A 4000 metros de altitude, no deserto de Puna de Salta, nos Andes argentinos, o oxigénio escasseia e as lagunas têm uma concentração de sal tão grande que se torna complicado mergulhar. Mas foi nestas águas cristalinas que os cientistas encontraram um ecossistema único, com estromatólitos "vivos". Um ecossistema que pode ajudar a compreender o princípio da vida na Terra... e no espaço.
Os estromatólitos são estruturas construídas por bactérias. Os mais antigos datam de há 3 500 milhões de anos, pouco tempo depois (em termos geológicos, pelo menos) da formação do planeta - são portanto os primeiros vestígios da existência de vida na Terra. Actualmente, existem apenas algumas destas estruturas vivas e em construção, em ambientes hipersalinos da Austrália, Chile e México.

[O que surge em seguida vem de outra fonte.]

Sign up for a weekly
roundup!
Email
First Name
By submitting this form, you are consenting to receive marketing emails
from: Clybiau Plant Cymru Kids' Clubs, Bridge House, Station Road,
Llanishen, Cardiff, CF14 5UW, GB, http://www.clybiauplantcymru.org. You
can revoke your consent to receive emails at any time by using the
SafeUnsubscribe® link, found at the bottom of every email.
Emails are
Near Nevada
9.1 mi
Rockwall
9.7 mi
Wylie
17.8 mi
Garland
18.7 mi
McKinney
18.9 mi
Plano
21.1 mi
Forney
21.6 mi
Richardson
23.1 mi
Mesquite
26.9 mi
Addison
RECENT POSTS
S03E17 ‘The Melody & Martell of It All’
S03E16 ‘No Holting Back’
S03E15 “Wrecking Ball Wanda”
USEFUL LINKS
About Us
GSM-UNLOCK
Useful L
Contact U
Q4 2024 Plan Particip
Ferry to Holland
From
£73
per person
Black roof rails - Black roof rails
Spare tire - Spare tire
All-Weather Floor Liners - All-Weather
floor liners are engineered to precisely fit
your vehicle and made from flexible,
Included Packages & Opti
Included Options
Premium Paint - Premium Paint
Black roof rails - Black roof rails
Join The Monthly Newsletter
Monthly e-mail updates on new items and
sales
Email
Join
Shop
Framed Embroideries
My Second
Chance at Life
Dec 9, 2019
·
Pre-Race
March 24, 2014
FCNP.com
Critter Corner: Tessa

María Eugenia Farías, directora do Laboratório de Investigação Microbiológica das Lagunas Andinas (LIMLA), compara estes sistemas a uma central de produção de energia em miniatura e muito arcaica: as algas fazem a fotossíntese e absorvem o dióxido de carbono; as bactérias reciclam os nutrientes minerais e o processo fica completo com a libertação de oxigénio. "Foram estes microorganismo extremófilos [capazes de sobreviver em condições extremas] e outros semelhantes que criaram a nossa atmosfera, rica em ozono, e permitiram o aparecimento de formas mais complexas de vida", explicou a bióloga, em declarações ao jornal espanhol El Mundo.

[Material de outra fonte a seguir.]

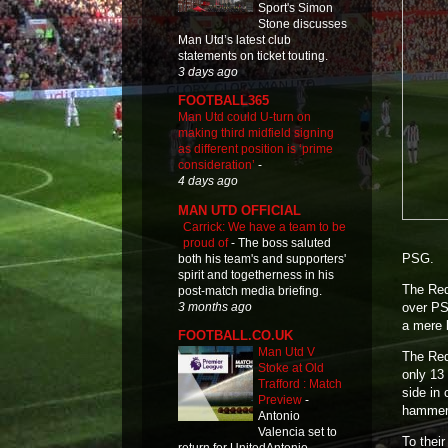
Sport's Simon
Stone discusses
Man Utd’s latest club
statements on ticket touting.
3 days ago
FOOTBALL365
Man Utd could U-turn on
making third midfield signing
as different position is ‘prime
consideration’
-
4 days ago
MAN UTD OFFICIAL
Carrick: We have a team to be
proud of
-
The boss saluted
PSG.
both his team's and supporters'
spirit and togetherness in his
The Reds
post-match media briefing.
3 months ago
over PS
a mere 
FOOTBALL.CO.UK
Man Utd V
The Reds
Stoke at Old
only 13
Trafford : Match
side in 
Preview
-
hammer 
Antonio
Valencia set to
To their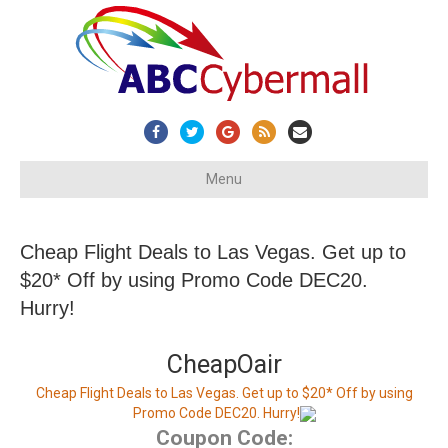
Facebook
Twitter
Google
Rss
Email
Menu
Cheap Flight Deals to Las Vegas. Get up to
$20* Off by using Promo Code DEC20.
Hurry!
CheapOair
Cheap Flight Deals to Las Vegas. Get up to $20* Off by using
Promo Code DEC20. Hurry!
Coupon Code: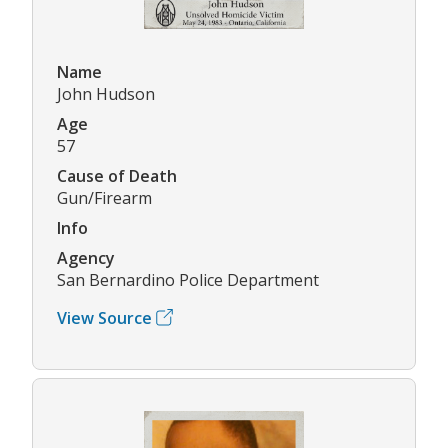
Name
John Hudson
Age
57
Cause of Death
Gun/Firearm
Info
Agency
San Bernardino Police Department
View Source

Os estromatólitos descobertos na laguna de Socompa distinguem-se porque sobrevivem a uma altitude superior a 3600 metros, expostos a uma forte radiação ultravioleta. Ou seja, num ambiente muito parecido com o que existia na Terra no início, pensam os cientistas.
Para a investigadora argentina, no entanto, estas lagunas não são apenas janelas para o passado, são sobretudo portas para o futuro. "O estudo destes fósseis vivos permite recriar os processos que intervieram na criação da vida na Terra. E pensar na existência de organismo semelhantes em outros planetas. O deserto de Atacama e nas lagunas salgadas são dois ambientes extremos, parecidos com o planeta Marte", explica a bióloga argentina.

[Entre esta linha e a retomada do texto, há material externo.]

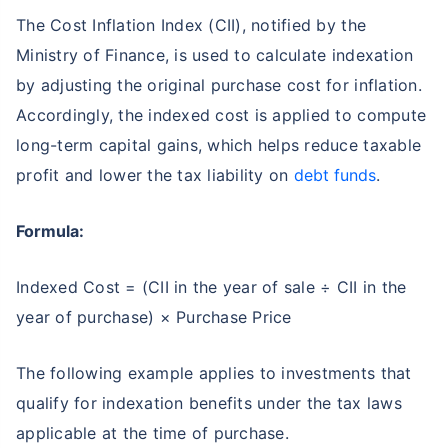
The Cost Inflation Index (CII), notified by the
Ministry of Finance, is used to calculate indexation
by adjusting the original purchase cost for inflation.
Accordingly, the indexed cost is applied to compute
long-term capital gains, which helps reduce taxable
profit and lower the tax liability on
debt funds
.
Formula:
Indexed Cost = (CII in the year of sale ÷ CII in the
year of purchase) × Purchase Price
The following example applies to investments that
qualify for indexation benefits under the tax laws
applicable at the time of purchase.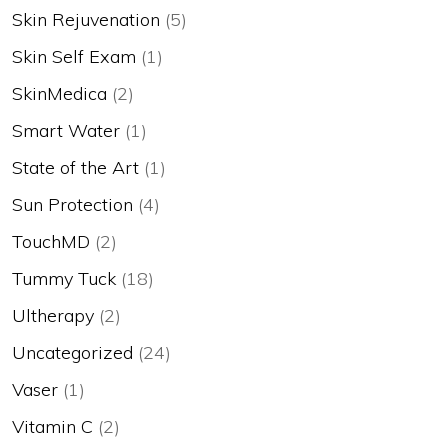
Skin Rejuvenation
(5)
Skin Self Exam
(1)
SkinMedica
(2)
Smart Water
(1)
State of the Art
(1)
Sun Protection
(4)
TouchMD
(2)
Tummy Tuck
(18)
Ultherapy
(2)
Uncategorized
(24)
Vaser
(1)
Vitamin C
(2)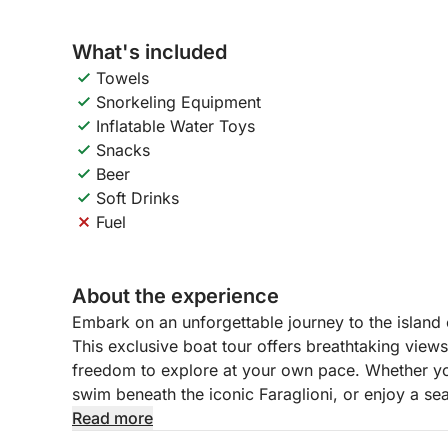
What's included
Towels
Snorkeling Equipment
Inflatable Water Toys
Snacks
Beer
Soft Drinks
Fuel
About the experience
Embark on an unforgettable journey to the island
This exclusive boat tour offers breathtaking view
freedom to explore at your own pace. Whether yo
swim beneath the iconic Faraglioni, or enjoy a seas
way to experience the best of the Amalfi Coast.
Read more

O projecto que María Eugenia Farías dirige desde 2003 tem como objectivo procurar formas primitivas de vida, mas a investigadora acredita que o estudo dos estromatólitos pode trazer outros benefícios para a vida na Terra: através de aplicações práticas na produção de plásticos biodegradáveis ou de ingredientes para cosméticos.
Para a investigadora, que aprendeu a mergulhar nos recifes de coral australianos, este trabalho trouxe outro desafio. "Mergulhar nas lagunas de Puna é mais arriscado. A água é fria e devido à concentração de sais é necessário um duplo lastro para conseguir chegar ao fundo", conta.